Cost source resolution

cost_key determines where cost is read from:

fixed
header:<name>
query:<name>

If missing/invalid/non-positive, default_cost is used.

Practical pattern:

start with fixed_cost: 1
migrate to weighted pricing using header:x-request-cost

Staged actions

staged_actions is a sorted threshold table.

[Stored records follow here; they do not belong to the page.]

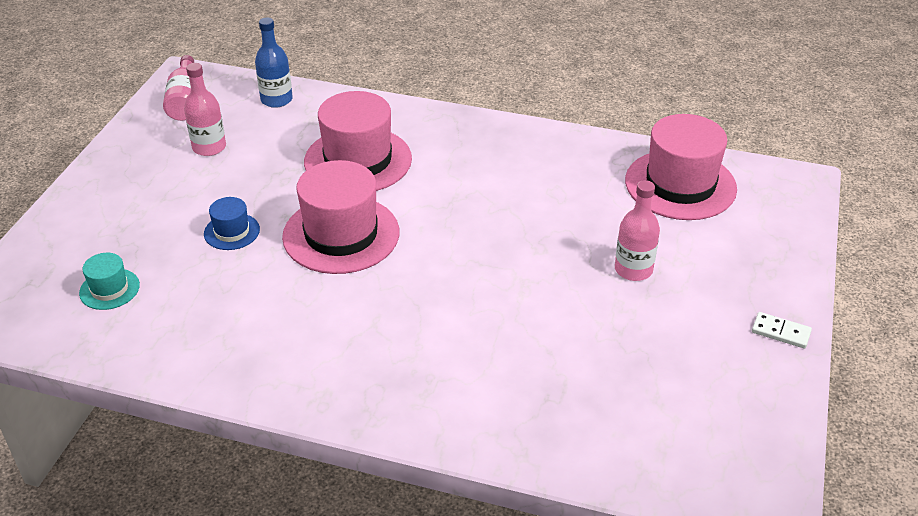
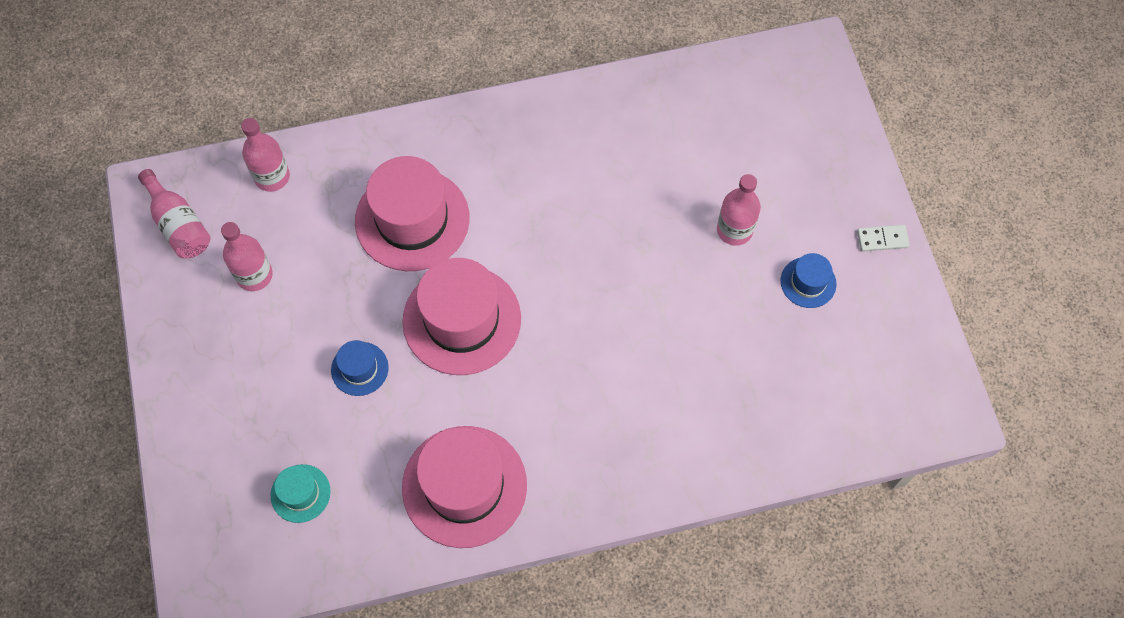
camera: 30 degrees left, 25 degrees up
blue bottle [255,17,293,108] -> pink bottle [241,118,290,192]
pink hat [625,114,737,220] -> pink hat moved to [402,426,527,548]
none -> blue hat [781,253,837,308]

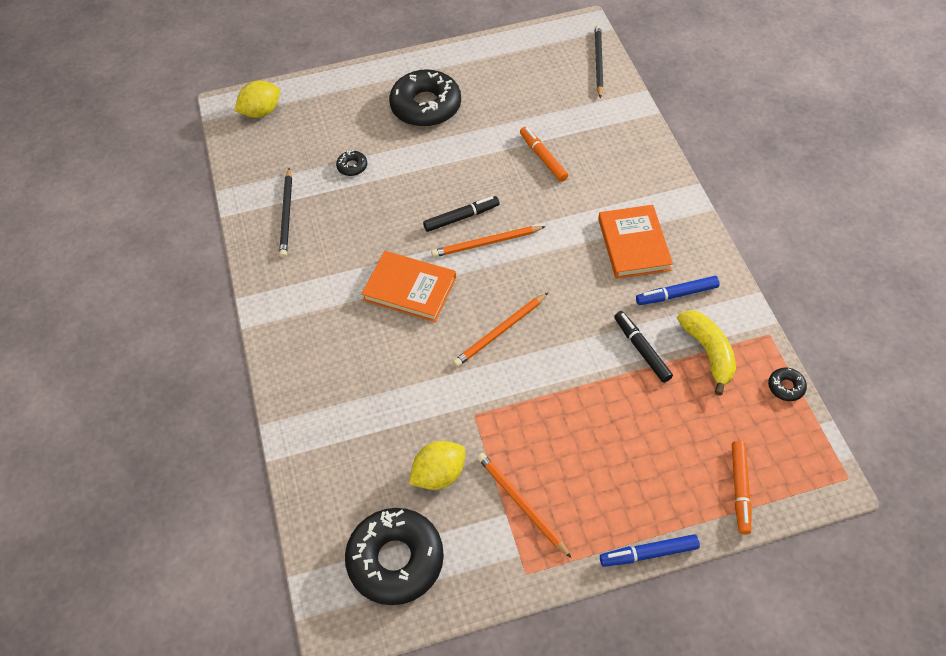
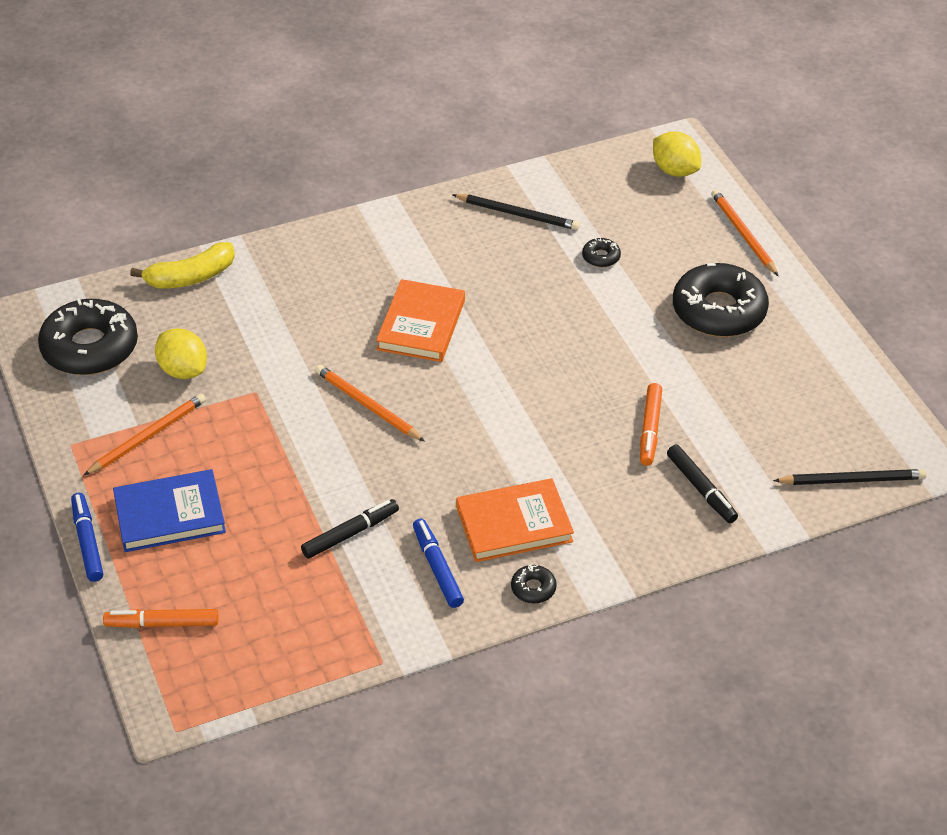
camera: 80 degrees right, 10 degrees down
black pencil [279,168,292,258] -> black pencil turned 150 degrees counterclockwise [452,194,580,230]
black marker [423,196,500,232] -> black marker moved to [667,445,738,523]
orange pencil [431,226,546,257] -> orange pencil moved to [711,189,778,276]
orange marker [520,127,568,182] -> orange marker turned 135 degrees clockwise [640,383,662,466]
yellow banana [677,310,736,396] -> yellow banana moved to [130,242,235,289]
black donut [768,368,807,401] -> black donut moved to [511,565,557,603]
none -> blue book [113,469,226,552]

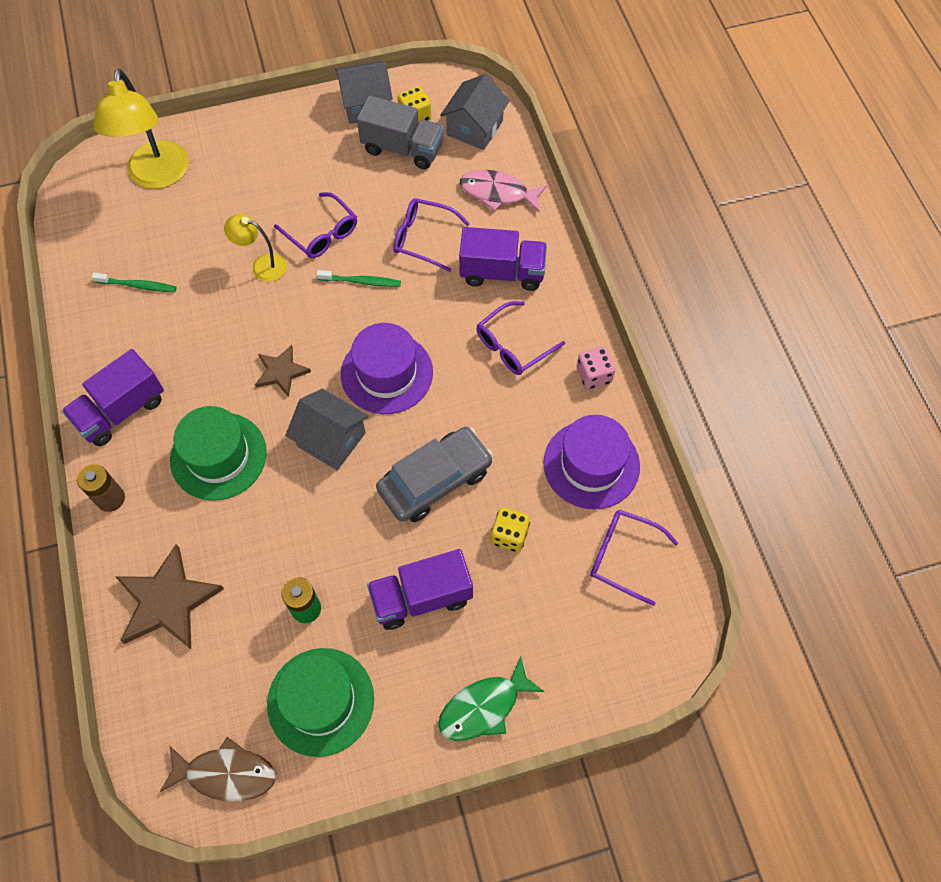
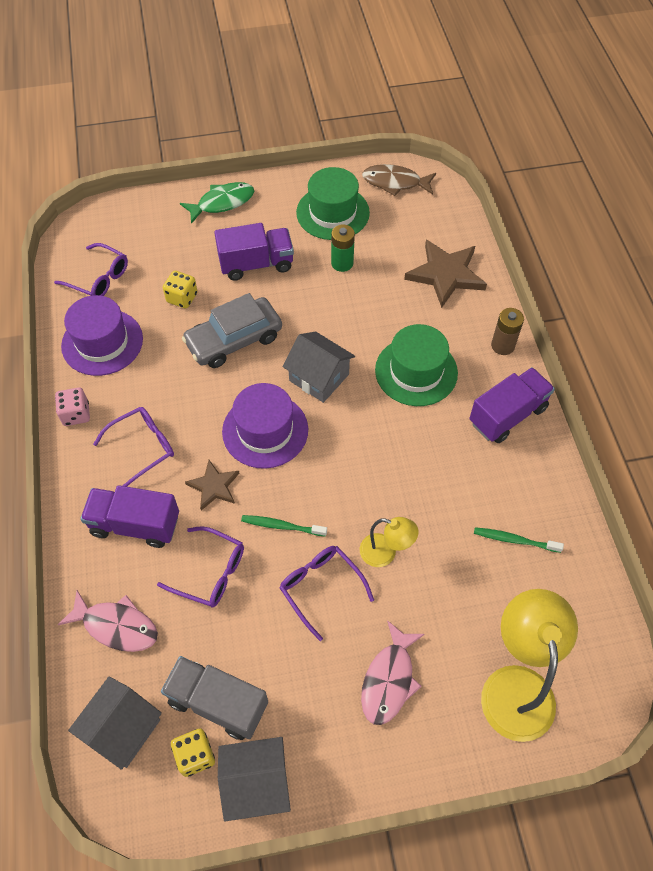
camera: 175 degrees left, 5 degrees down
brown star [255,345,311,397] -> brown star moved to [185,460,239,511]
none -> pink fish [361,620,425,725]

The active stage is the highest threshold reached by current usage.

Example:

"staged_actions": [
  { "threshold_percent": 80, "action": "warn" },
  { "threshold_percent": 95, "action": "throttle", "delay_ms": 500 },
  { "threshold_percent": 100, "action": "reject" }
]

Action semantics:

warn: request allowed, warning marker is set
throttle: request delayed by delay_ms, then allowed
reject: request denied with budget_exceeded

Important runtime nuance:

config must contain reject at 100%
a reject threshold below 100% is not used while still under budget
true rejection happens only when usage goes over budget

Rejection and rollback

When the increment makes usage exceed budget:

Fairvisor performs compensating dict:incr(..., -cost)
rejected request is not counted as consumed budget
response reason is budget_exceeded

This keeps accounting aligned with accepted traffic.

State format

Keys are stored in ngx.shared.fairvisor_counters:

cb:{rule_name}:{composite_limit_key}:{period_start_epoch}

Example:

cb:daily-budget:org-abc:1761177600

Configuration

{
  "algorithm": "cost_based",
  "algorithm_config": {
    "budget": 1000,
    "period": "5m",
    "cost_key": "header:x-cost-units",
    "fixed_cost": 1,
    "default_cost": 1,
    "staged_actions": [
      { "threshold_percent": 80, "action": "warn" },
      { "threshold_percent": 95, "action": "throttle", "delay_ms": 500 },
      { "threshold_percent": 100, "action": "reject" }
    ]
  }
}

Field	Required	Default	Validation
`budget`	yes	-	positive number
`period`	yes	-	one of `5m`, `1h`, `1d`, `7d`
`cost_key`	no	`fixed`	`fixed`, `header:<name>`, `query:<name>`
`fixed_cost`	no	`1`	positive (used for `fixed`)
`default_cost`	no	`1`	positive
`staged_actions`	yes	-	non-empty, strictly ascending thresholds, must include `reject@100`

staged_actions[] fields:

Field	Required	Validation
`threshold_percent`	yes	number in `[0, 100]`
`action`	yes	`warn`, `throttle`, `reject`
`delay_ms`	conditional	required and `> 0` for `throttle`

Response headers

On allowed requests (in enforce mode):

RateLimit-Limit: 1000
RateLimit-Remaining: 753
RateLimit-Reset: <seconds until period end>

On rejection:

HTTP 429 Too Many Requests
Retry-After: <seconds until next period start>
RateLimit-Limit: 1000
RateLimit-Remaining: 0
X-Fairvisor-Reason: budget_exceeded

Retry-After is ceil(next_period_start - now), minimum 1 second.

Failure behavior

If shared dict increment fails (for example dict pressure), algorithm fails open:

request is allowed
error detail is returned to caller path for logging/metrics
traffic is not blocked due to storage failure

Tuning

Choose budget from real commercial quota (not synthetic RPS)
Start with one warning stage (70-85%) and one throttle stage (90-97%)
Keep throttle delay modest; runtime caps throttle sleep at 30s anyway
Always keep a hard reject at 100%
Use fixed cost first, then move to weighted cost once producers can send trustworthy cost headers

Example

{
  "name": "org-daily-spend",
  "limit_keys": ["jwt:org_id"],
  "algorithm": "cost_based",
  "algorithm_config": {
    "budget": 500,
    "period": "5m",
    "cost_key": "header:x-request-cost",
    "default_cost": 1,
    "staged_actions": [
      { "threshold_percent": 80, "action": "warn" },
      { "threshold_percent": 95, "action": "throttle", "delay_ms": 200 },
      { "threshold_percent": 100, "action": "reject" }
    ]
  }
}

Combine with other controls

Typical production stack:

token_bucket for short-term burst control
cost_based for period quota
token_bucket_llm for token economics on LLM endpoints

All matched rules must pass, so you can enforce both real-time and period constraints together.